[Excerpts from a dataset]

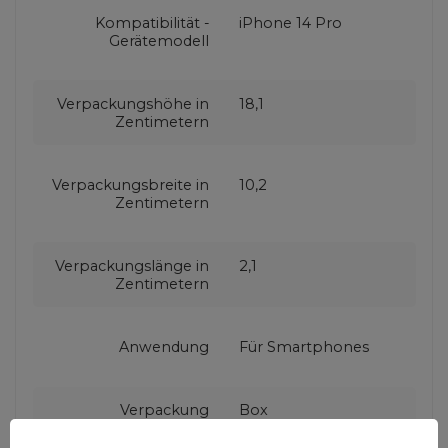
Kompatibilität -
iPhone 14 Pro
Gerätemodell
Verpackungshöhe in
18,1
Zentimetern
Verpackungsbreite in
10,2
Zentimetern
Verpackungslänge in
2,1
Zentimetern
Anwendung
Für Smartphones
Verpackung
Box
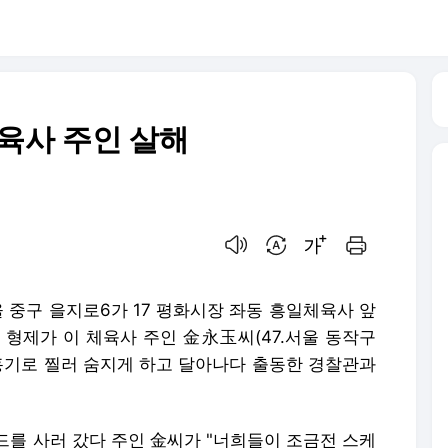
체육사 주인 살해
음성으로 듣기
번역 설정
글씨크기 조절하기
인쇄하기
서울 중구 을지로6가 17 평화시장 좌동 흥일체육사 앞
이 형제가 이 체육사 주인 金永玉씨(47.서울 동작구
를 흉기로 찔러 숨지게 하고 달아나다 출동한 경찰관과
드를 사러 갔다 주인 金씨가 "너희들이 조금전 스케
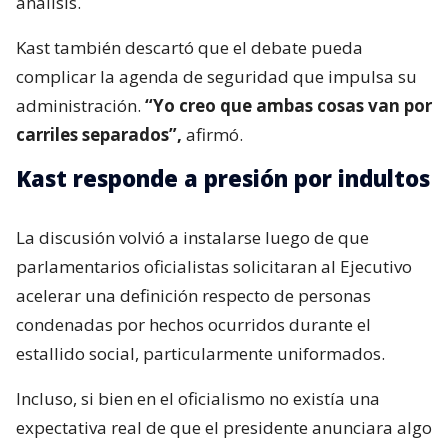
análisis.
Kast también descartó que el debate pueda
complicar la agenda de seguridad que impulsa su
administración.
“Yo creo que ambas cosas van por
carriles separados”,
afirmó.
Kast responde a presión por indultos
La discusión volvió a instalarse luego de que
parlamentarios oficialistas solicitaran al Ejecutivo
acelerar una definición respecto de personas
condenadas por hechos ocurridos durante el
estallido social, particularmente uniformados.
Incluso, si bien en el oficialismo no existía una
expectativa real de que el presidente anunciara algo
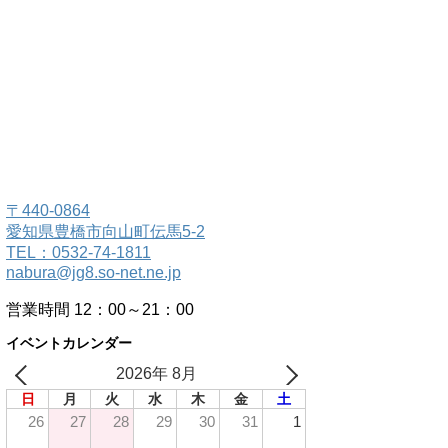
〒440-0864
愛知県豊橋市向山町伝馬5-2
TEL：0532-74-1811
nabura@jg8.so-net.ne.jp
営業時間 12：00～21：00
イベントカレンダー
2026年 8月
日
月
火
水
木
金
土
26
27
28
29
30
31
1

▶ [What you have to do] Your reply should contain only the number of lines in the entries above with the word "Kast".

▶ [Answer section] 2